▶ [TASK REQUIREMENTS]
Please rewrite the stretch from the start of the records through the line containing "Das erste: Ein" as a JSON list of strings, one string per line and blank lines left out.

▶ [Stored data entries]
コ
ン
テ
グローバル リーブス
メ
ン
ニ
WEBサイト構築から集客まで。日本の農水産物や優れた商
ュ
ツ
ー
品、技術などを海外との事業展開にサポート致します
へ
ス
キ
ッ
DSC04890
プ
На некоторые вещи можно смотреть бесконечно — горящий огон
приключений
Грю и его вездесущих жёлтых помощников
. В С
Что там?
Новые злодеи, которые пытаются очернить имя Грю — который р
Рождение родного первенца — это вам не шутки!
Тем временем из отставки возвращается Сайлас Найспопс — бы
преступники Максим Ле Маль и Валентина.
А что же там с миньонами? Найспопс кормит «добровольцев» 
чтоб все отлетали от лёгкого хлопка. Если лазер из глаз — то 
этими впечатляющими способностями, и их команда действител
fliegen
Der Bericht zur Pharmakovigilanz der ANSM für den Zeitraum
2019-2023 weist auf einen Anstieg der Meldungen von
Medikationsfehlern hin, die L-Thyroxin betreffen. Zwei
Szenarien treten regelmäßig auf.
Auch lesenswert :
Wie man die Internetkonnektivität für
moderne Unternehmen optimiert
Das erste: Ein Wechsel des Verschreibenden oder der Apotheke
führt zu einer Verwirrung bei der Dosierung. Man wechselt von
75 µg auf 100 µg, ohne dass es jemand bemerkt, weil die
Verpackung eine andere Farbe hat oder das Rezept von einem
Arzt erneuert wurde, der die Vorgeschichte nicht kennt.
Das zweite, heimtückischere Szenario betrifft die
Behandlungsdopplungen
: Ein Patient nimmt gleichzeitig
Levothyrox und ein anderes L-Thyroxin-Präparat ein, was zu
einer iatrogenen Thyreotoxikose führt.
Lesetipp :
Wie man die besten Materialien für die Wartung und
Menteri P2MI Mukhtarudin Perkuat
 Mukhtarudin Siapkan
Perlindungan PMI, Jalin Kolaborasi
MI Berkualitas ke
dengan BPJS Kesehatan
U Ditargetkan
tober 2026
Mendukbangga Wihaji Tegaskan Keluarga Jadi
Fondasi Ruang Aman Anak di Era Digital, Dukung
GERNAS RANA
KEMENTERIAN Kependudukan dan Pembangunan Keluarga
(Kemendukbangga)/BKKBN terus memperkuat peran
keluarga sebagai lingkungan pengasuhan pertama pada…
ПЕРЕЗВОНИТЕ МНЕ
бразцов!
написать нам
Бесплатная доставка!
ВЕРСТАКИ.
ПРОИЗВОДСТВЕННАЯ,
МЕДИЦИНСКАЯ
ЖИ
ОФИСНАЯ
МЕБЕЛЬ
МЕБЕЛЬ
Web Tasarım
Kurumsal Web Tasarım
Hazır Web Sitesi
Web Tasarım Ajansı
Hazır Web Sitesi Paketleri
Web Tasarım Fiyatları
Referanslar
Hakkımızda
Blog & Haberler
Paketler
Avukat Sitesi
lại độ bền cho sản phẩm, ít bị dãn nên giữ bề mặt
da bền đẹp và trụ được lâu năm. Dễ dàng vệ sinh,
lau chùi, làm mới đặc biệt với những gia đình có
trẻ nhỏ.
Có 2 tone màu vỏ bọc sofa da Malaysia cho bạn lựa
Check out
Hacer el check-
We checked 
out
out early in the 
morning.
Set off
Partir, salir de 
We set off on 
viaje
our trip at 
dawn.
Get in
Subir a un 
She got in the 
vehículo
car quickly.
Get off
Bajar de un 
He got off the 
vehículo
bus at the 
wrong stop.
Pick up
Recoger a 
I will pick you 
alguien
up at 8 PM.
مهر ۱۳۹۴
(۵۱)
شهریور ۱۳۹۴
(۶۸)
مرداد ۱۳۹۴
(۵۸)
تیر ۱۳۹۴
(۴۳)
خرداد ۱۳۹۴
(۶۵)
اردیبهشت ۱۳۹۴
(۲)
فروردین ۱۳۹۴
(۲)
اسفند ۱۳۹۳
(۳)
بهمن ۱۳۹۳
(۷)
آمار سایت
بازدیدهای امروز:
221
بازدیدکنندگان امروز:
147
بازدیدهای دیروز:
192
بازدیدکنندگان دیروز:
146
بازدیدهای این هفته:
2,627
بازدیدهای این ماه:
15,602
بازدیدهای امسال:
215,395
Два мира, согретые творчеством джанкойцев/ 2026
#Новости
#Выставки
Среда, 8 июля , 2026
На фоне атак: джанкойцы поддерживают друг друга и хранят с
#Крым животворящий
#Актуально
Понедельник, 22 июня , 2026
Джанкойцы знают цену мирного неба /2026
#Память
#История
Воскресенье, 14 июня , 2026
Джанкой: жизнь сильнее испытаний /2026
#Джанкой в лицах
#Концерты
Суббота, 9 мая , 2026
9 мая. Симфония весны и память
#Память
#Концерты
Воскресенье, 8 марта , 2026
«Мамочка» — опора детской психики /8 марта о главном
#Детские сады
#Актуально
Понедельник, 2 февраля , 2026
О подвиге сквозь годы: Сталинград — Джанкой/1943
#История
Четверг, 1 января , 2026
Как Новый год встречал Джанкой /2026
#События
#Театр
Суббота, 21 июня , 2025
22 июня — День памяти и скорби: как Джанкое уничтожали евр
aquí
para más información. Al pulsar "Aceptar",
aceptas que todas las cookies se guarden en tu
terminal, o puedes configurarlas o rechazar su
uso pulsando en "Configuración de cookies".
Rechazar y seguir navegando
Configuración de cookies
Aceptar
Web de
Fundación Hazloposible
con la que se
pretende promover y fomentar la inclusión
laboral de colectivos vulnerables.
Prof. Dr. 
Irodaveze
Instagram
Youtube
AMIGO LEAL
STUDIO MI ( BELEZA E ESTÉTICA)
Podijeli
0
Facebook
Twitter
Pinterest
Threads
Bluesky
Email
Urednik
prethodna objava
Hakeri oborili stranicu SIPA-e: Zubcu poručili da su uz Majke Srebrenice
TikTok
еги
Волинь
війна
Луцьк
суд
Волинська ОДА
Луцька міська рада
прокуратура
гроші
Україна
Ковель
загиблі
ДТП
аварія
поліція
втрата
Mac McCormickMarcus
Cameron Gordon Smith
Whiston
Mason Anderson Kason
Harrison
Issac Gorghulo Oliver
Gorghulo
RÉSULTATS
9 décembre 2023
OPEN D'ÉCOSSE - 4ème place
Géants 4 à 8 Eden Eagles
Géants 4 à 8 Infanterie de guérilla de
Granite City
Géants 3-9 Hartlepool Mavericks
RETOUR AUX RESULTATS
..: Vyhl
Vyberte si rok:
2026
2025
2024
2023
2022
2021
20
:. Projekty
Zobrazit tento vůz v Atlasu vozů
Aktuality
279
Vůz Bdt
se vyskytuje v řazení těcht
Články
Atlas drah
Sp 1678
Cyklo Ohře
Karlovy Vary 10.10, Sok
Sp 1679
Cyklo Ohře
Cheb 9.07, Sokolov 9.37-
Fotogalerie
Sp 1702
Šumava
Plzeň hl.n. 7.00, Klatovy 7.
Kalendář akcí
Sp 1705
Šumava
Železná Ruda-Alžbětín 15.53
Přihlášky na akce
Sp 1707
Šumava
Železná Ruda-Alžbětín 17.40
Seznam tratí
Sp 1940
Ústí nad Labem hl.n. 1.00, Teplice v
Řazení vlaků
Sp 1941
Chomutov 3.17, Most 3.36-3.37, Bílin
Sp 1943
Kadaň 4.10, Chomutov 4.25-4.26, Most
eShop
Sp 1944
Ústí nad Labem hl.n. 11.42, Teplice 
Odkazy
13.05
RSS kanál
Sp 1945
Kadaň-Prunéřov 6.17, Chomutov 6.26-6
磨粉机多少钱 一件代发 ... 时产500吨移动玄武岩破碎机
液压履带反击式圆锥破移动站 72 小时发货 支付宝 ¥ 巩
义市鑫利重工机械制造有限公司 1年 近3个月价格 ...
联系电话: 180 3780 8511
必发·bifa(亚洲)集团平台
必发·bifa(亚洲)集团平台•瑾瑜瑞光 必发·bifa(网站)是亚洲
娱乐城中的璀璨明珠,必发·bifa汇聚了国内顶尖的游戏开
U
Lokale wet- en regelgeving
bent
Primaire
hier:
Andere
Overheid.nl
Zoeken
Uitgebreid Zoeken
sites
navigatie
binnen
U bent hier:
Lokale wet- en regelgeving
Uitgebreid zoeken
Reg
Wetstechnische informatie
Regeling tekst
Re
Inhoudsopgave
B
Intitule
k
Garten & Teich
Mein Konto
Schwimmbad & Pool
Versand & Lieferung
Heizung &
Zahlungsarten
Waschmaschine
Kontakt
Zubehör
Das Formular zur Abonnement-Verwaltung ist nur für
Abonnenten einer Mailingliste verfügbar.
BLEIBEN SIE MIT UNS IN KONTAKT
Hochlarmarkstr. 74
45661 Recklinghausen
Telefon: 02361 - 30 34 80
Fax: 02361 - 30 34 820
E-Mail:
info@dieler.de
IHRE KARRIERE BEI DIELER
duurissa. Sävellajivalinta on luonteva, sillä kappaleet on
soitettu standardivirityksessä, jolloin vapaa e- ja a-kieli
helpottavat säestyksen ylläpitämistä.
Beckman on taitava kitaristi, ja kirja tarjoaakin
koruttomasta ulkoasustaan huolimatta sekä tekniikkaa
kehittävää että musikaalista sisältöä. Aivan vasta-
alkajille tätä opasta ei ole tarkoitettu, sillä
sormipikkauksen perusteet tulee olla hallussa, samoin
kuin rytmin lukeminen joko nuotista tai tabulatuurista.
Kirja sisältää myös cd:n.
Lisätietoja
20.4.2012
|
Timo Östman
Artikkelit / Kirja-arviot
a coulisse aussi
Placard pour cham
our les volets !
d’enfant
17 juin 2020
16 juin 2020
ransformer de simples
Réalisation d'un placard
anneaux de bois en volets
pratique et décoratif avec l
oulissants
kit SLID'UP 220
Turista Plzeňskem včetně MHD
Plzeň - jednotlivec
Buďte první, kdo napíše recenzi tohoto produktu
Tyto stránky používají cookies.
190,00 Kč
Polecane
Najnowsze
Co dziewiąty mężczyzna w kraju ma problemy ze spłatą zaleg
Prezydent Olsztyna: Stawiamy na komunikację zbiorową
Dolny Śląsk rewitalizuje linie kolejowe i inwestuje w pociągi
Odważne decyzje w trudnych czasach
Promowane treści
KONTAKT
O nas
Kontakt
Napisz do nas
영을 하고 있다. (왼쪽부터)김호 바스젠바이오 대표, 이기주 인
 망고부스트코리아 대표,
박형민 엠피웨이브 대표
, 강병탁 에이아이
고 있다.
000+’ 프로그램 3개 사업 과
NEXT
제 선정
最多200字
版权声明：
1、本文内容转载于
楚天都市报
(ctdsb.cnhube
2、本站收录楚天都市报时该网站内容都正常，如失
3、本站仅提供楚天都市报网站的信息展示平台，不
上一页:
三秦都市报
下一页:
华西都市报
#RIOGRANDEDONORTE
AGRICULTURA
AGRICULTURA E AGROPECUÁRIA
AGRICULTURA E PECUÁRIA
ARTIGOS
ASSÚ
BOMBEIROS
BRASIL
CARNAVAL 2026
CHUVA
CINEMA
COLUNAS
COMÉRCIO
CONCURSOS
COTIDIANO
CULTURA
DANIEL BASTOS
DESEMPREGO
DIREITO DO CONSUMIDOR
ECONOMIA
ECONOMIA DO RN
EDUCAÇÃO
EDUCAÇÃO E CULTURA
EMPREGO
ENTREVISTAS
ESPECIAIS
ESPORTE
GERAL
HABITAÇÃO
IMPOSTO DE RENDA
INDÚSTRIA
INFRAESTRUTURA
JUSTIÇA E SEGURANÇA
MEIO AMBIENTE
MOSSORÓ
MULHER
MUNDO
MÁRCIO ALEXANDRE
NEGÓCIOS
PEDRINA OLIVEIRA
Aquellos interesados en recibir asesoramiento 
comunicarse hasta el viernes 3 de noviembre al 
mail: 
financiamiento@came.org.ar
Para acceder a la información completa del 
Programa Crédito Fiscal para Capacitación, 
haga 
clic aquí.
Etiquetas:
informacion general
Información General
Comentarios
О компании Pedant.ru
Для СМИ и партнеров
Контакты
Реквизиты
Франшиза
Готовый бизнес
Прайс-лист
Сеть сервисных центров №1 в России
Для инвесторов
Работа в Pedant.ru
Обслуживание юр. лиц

▶ [RESULT FOR THIS EXERCISE]
[
  "コ",
  "ン",
  "テ",
  "グローバル リーブス",
  "メ",
  "ン",
  "ニ",
  "WEBサイト構築から集客まで。日本の農水産物や優れた商",
  "ュ",
  "ツ",
  "ー",
  "品、技術などを海外との事業展開にサポート致します",
  "へ",
  "ス",
  "キ",
  "ッ",
  "DSC04890",
  "プ",
  "На некоторые вещи можно смотреть бесконечно — горящий огон",
  "приключений",
  "Грю и его вездесущих жёлтых помощников",
  ". В С",
  "Что там?",
  "Новые злодеи, которые пытаются очернить имя Грю — который р",
  "Рождение родного первенца — это вам не шутки!",
  "Тем временем из отставки возвращается Сайлас Найспопс — бы",
  "преступники Максим Ле Маль и Валентина.",
  "А что же там с миньонами? Найспопс кормит «добровольцев» ",
  "чтоб все отлетали от лёгкого хлопка. Если лазер из глаз — то ",
  "этими впечатляющими способностями, и их команда действител",
  "fliegen",
  "Der Bericht zur Pharmakovigilanz der ANSM für den Zeitraum",
  "2019-2023 weist auf einen Anstieg der Meldungen von",
  "Medikationsfehlern hin, die L-Thyroxin betreffen. Zwei",
  "Szenarien treten regelmäßig auf.",
  "Auch lesenswert :",
  "Wie man die Internetkonnektivität für",
  "moderne Unternehmen optimiert",
  "Das erste: Ein Wechsel des Verschreibenden oder der Apotheke"
]